### Description of the task
Output all the records below as a JSON list of strings with one string per line. Skip blank lines and leave the pictures out.

Available records below:

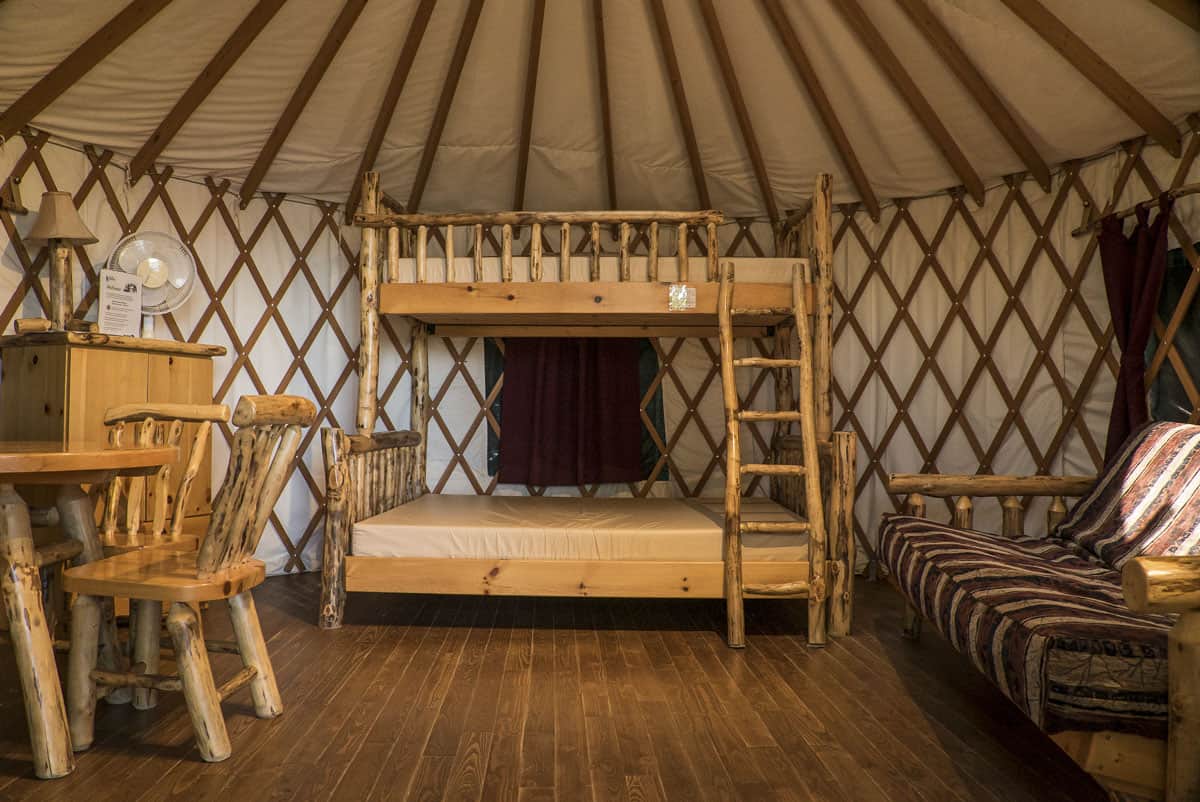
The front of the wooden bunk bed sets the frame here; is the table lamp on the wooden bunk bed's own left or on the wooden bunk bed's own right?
on the wooden bunk bed's own right

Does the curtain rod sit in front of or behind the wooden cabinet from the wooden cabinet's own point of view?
in front

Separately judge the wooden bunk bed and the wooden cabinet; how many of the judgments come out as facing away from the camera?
0

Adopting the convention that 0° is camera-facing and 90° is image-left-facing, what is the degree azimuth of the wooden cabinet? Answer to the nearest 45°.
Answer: approximately 315°

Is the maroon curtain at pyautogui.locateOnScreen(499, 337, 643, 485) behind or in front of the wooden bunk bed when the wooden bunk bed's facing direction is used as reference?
behind

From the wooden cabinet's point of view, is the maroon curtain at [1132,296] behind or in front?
in front

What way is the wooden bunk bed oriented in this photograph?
toward the camera

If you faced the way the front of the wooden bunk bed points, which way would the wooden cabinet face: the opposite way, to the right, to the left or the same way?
to the left

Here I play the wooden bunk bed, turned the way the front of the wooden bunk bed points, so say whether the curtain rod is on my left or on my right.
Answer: on my left

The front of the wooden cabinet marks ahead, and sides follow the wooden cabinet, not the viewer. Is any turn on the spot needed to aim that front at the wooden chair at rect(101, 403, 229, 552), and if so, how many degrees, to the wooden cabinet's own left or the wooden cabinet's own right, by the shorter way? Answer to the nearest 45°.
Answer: approximately 45° to the wooden cabinet's own right

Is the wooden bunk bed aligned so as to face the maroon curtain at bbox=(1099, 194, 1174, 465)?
no

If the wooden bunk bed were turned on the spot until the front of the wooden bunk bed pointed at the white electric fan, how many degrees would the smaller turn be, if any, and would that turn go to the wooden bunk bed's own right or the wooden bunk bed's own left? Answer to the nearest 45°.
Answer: approximately 90° to the wooden bunk bed's own right

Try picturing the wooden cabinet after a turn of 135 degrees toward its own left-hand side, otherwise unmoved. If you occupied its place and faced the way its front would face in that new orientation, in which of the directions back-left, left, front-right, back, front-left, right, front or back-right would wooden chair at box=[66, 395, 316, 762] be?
back

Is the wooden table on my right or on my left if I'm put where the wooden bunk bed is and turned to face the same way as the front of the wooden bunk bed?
on my right

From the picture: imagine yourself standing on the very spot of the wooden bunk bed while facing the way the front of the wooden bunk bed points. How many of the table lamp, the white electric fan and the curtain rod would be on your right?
2

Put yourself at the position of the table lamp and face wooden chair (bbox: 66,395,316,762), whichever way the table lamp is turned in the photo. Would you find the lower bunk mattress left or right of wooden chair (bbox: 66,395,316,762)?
left

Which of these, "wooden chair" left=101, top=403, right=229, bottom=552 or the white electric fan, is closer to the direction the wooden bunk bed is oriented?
the wooden chair

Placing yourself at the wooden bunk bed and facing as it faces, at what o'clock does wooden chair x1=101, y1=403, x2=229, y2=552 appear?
The wooden chair is roughly at 2 o'clock from the wooden bunk bed.
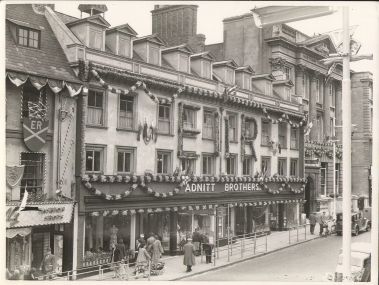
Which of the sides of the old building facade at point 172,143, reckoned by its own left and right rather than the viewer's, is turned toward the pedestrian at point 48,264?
right

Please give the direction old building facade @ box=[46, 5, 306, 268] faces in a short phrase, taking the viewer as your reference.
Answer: facing the viewer and to the right of the viewer

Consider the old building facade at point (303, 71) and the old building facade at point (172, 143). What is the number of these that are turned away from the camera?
0

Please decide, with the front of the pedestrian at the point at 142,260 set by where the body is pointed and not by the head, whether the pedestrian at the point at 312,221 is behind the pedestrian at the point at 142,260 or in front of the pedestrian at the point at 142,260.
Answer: in front

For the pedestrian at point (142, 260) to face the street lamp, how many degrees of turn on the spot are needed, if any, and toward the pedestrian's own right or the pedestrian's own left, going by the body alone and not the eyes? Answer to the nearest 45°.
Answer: approximately 90° to the pedestrian's own right
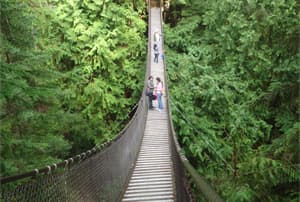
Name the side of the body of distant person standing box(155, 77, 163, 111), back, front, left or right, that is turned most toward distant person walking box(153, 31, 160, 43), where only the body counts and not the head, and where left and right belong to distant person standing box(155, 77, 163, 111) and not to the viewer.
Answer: right

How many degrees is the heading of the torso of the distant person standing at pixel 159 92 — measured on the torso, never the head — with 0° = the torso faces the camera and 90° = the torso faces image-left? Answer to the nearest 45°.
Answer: approximately 90°
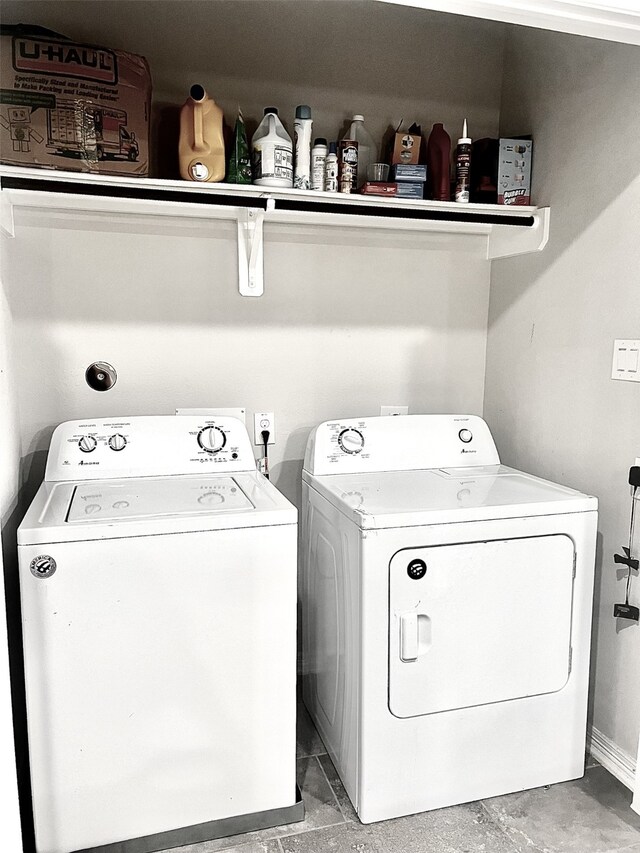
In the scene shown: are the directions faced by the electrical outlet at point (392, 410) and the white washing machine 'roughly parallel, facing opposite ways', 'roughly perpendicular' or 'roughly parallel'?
roughly parallel

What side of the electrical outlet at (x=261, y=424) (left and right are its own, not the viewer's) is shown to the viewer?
front

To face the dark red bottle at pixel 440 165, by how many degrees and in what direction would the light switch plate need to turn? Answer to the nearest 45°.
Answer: approximately 90° to its right

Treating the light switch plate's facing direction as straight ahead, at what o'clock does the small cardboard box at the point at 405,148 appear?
The small cardboard box is roughly at 2 o'clock from the light switch plate.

End of Available records.

### Answer space
[
  "The front of the wooden bunk bed sets the frame here; is the table lamp on the wooden bunk bed's own left or on the wooden bunk bed's own right?",
  "on the wooden bunk bed's own right",
  "Does the curtain rod sit in front of or behind the wooden cabinet from the wooden cabinet's own point of view?",
  "in front",
  "Separately judge the wooden bunk bed and the wooden cabinet; how many of the judgments come out as facing away from the camera?",
  "0",
  "Adopting the convention that 0° is camera-facing and 90° is image-left-facing, what is the degree azimuth of the wooden cabinet? Answer to the nearest 45°.",
  "Answer: approximately 315°",
  "Is the maroon curtain at pyautogui.locateOnScreen(499, 337, 643, 485) behind or in front of the wooden bunk bed when the wooden bunk bed's facing direction is used as reference?",
  "behind",
  "From the wooden cabinet's point of view, is the maroon curtain at [1132,296] behind or in front?",
  "in front",
  "What way is the wooden bunk bed oriented in this photograph?",
  "toward the camera",
  "If you faced the way the front of the wooden bunk bed points, which way would the wooden cabinet face: the opposite way, to the right, to the left or the same way?",
  "to the left",
  "Here I play the wooden bunk bed, turned the way the front of the wooden bunk bed points, so say whether the curtain rod is on my left or on my right.",
  "Answer: on my left",
  "The front of the wooden cabinet marks ahead, and sides follow the wooden cabinet, not the viewer. Is any turn on the spot needed to aim that front at the wooden chair at rect(101, 403, 229, 552), and if so, how many degrees, to the wooden cabinet's own left or the wooden cabinet's own right, by the shorter way? Answer to the nearest 45°.",
  "Answer: approximately 45° to the wooden cabinet's own right",
  "Is the wooden bunk bed aligned so as to face the maroon curtain at bbox=(1099, 194, 1174, 465)?",
  "no",
  "If the wooden bunk bed were turned on the spot until the front of the wooden bunk bed pointed at the white electric fan, how many degrees would the smaller turn be, if any, and would that turn go to the wooden bunk bed's own right or the wooden bunk bed's own left? Answer to the nearest 45°.",
  "Answer: approximately 90° to the wooden bunk bed's own right",
  "Try picturing the wooden cabinet after a turn of 135 degrees toward its own left-hand side, otherwise unmoved. If you occupied its place and faced the way its front would face in that new orientation, in which of the directions back-left, left, front-right, back, front-left, right, front or back-right would wooden chair at box=[66, 395, 316, 762] be?",
  "back",
  "Is the wooden table on my right or on my left if I'm put where the wooden bunk bed is and turned to face the same way as the front of the wooden bunk bed?",
  "on my right",
  "From the picture: imagine yourself standing on the very spot of the wooden bunk bed while facing the way the front of the wooden bunk bed points. How many of the table lamp, the white electric fan and the curtain rod would be on your right?",
  "2",
  "Put yourself at the position of the table lamp and face wooden chair (bbox: 66,395,316,762), whichever way the table lamp is turned in the photo. Would you find the lower bunk mattress left or right of wooden chair (bbox: 66,395,316,762)?",
  "left",
  "Which of these, \"wooden chair\" left=101, top=403, right=229, bottom=552 or the white electric fan, is closer to the direction the wooden bunk bed is oriented?",
  "the wooden chair",
  "Placing yourself at the wooden bunk bed and facing as it faces, at what o'clock does wooden chair x1=101, y1=403, x2=229, y2=552 appear?",
  "The wooden chair is roughly at 2 o'clock from the wooden bunk bed.",
  "Which of the sides of the old building facade at point 172,143, reckoned by its own left and right rather than the viewer's, is turned toward the pedestrian at point 48,264?",
  "right",
  "Please give the direction old building facade @ box=[46, 5, 306, 268] faces in a short phrase, taking the viewer as your reference.",
  "Answer: facing the viewer and to the right of the viewer",
  "Consider the old building facade at point (303, 71) and the old building facade at point (172, 143). What is the number of these that are turned away from the camera?",
  "0",
  "Please decide, with the front of the pedestrian at the point at 142,260 set by where the body is pointed and not by the head, whether the pedestrian at the point at 312,221 is behind the pedestrian at the point at 142,260 or in front of the pedestrian at the point at 142,260.",
  "Answer: in front",
  "For the pedestrian at point (142, 260) to face the street lamp, how many degrees of turn on the spot are needed, if any, and toward the pedestrian's own right or the pedestrian's own left, going by the body alone and not the eyes? Answer to the nearest 45°.",
  "Answer: approximately 90° to the pedestrian's own right",
  "Name the side of the body of distant person standing box(155, 77, 163, 111), back, front, left or right, that is turned most toward distant person walking box(153, 31, 160, 43), where only the body counts and not the head, and where left and right belong to distant person standing box(155, 77, 163, 111) and not to the viewer.",
  "Answer: right",
  "How many degrees is the heading of the torso of the distant person standing at pixel 159 92 — measured on the torso, never the head — with 0° = the torso faces the camera and 90° = the torso faces image-left? Answer to the nearest 45°.",
  "Answer: approximately 90°",
  "In the scene shown: are the directions faced by the electrical outlet at point (392, 410) and the white washing machine 'roughly parallel, facing opposite ways', 'roughly perpendicular' or 'roughly parallel'?",
  "roughly parallel",
  "What side of the electrical outlet at (x=261, y=424) (left and right are its own, not the viewer's) is shown to the viewer?",
  "front",
  "To face the dark red bottle at pixel 440 165, by how many degrees and in what direction would the light switch plate need to turn? Answer to the nearest 45°.",
  "Answer: approximately 90° to its right",
  "Treating the light switch plate's facing direction as straight ahead, at what o'clock does the small cardboard box at the point at 405,148 appear?",
  "The small cardboard box is roughly at 2 o'clock from the light switch plate."
]